La passion et l’enthousiasme, quant à eux, sont en pleine mer, là où les vagues sont hautes et le ciel houleux. Cette génération nous dit que là-bas, c’est la mort, là-bas, c’est le malheur. Là-bas, c’est la solitude. Là-bas, en pleine mer, on dort mal et l’eau est moins propre. Reste ici, car là-bas, tu n’auras plus rien. La générationqui nous a précédés, celle de nos parents, a fini par nous foutre définitivement la trouille. Toi qui t’éveilles au monde, sache que le monde est une plage d’où il n’est pas bon de s’évader. Si tu y restes, tu auras le soleil et tu auras le monde, et tu seras alors la représentation de la plus grande réussite de la liberté et de la joie. Le bonheur. Tu seras dans la paix. Tu seras la paix.

Mais voilà que le cyclone s’est levé, et le chaos qui était là-bas, en pleine mer, se rapproche de nous, se lève en furie au-dessus de nos têtes et va s’abattre sur cette plage protégée. Nous avons trente ans et nous nous éveillons à l’horreur… l’horreur… Jeunes, nous sommes déjà vieux sans comprendre ni pourquoi ni comment. Nos parents sont pris au dépourvu et ne sont plus des héros. Ils aboient la guerre parce que des hommes détournent nos avions et se précipitent contre les immeubles bardés d’argent, tuant des innocents, enflammant la haine et la rancune, bouleversant notre morale, nous mettant face au miroir déformant que nos parents ont construit pour nous. Leur cri est aujourd’hui tout aussi pathétique. Ne t’en fais pas. Nous gagnerons la guerre contre le terrorisme. Ils l’ont dit l’autre jour à la télé.

Ce que les nazis appelaient terrorisme durant l’occupation en 1940, les Français appelaient cela résistance. Ce que les fous de Dieu appellent aujourd’hui résistance, nous appelons cela terrorisme. Terrorisme et résistance sont l’envers et l’endroit d’un seul et même miroir. L’un est le cauchemar de l’autre. L’un est l’image atrophiée de l’autre. La définition appartiendra au vainqueur. Les kamikazes des uns seront des assassins, et ceux des autres, des héros.
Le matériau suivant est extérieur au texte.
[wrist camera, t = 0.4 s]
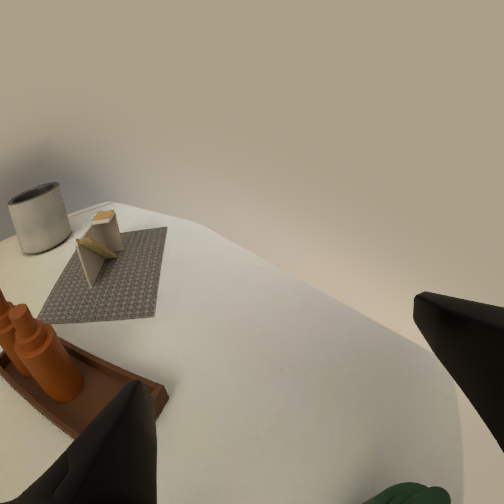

L’Orient a ses kamikazes. Radicaux. Explosifs. Terrifiants. Purs et durs. Ils s’entourent de rituels et de prières et s’aveuglent de promesses d’une poésie vertigineuse de naïveté: «Tu iras directement au ciel, où douze vierges t’attendent.» Alors, ils s’oignent d’huile sainte. Ils prient et l’on prie avec eux car en Orient, le kamikaze n’est jamais seul. Il est entouré et vénéré puisque, à travers lui, certains posent le geste fantastique et fantasmagorique du suicide. Avant de revêtir ses vêtements, le kamikaze de l’Orient protège son sexe. Il le recouvre de pansements et de rubans car il doit être l’unique partie de son corps à demeurer intacte puisqu’il sera accueilli par douze vierges. Cela nous est complètement incompréhensible. Comment peut-on croire à ces histoires, ces légendes, comment peut-on aller se faire sauter, se fracasser l’existence et, avec elle, fracasser l’existence de tous ceux qui, participant au sordide jeu du hasard, étaient là, ce matin-là, dans ce lieu-là. Nous cherchons désespérément à y mettre une grille d’analyse, mais celle-ci échappe à notre entendement.

Pourtant, l’Occident aussi a ses kamikazes qui lui permettent de vivre, comme un sacrifice collectif inconscient, le suicide. Mais les kamikazes de l’Occident pratiquent une folie lente et civilisée, dénuée de rituels et savamment appliquée à rendre l’individu inapte à tout effort de pensée, à tout effort d’enthousiasme. Les kamikazes de l’Occident ne meurent pas et ne tuent pas des innocents, mais ils fracassent leur vie contre le mur violent et tortueux de l’ennui: l’ennui impitoyable d’une existence sans transcendance, sans aucune forme de passion. L’ennui. Et pour tuer l’ennui, les kamikazes de l’Occident regardent la télévision, seuls, car en Occident, le kamikaze est toujours seul. Les kamikazes de notre civilisation sont partout. Nous les voyons tous les jours mourir à leur propre vie derrière un tiroir-caisse. L’Occident, depuis toujours, a aussi ses kamikazes. Des kamikazes à feu doux, à mort lente, à actes mesurés. Ils sont kamikazes en cela qu’ils sont l’instrument de notre confort.

La grande différence entre ces deux attitudes, c’est les innocents. Les innocents. Le kamikaze solitaire de l’Occident ne tue que lui-même sans savoir pourquoi il meurt, tandis que le kamikaze qui, convaincu de la raison d’être de sa mort, s’abat haineusement sur le monde ensevelit avec lui une multitude de destins étrangers à sa tragédie.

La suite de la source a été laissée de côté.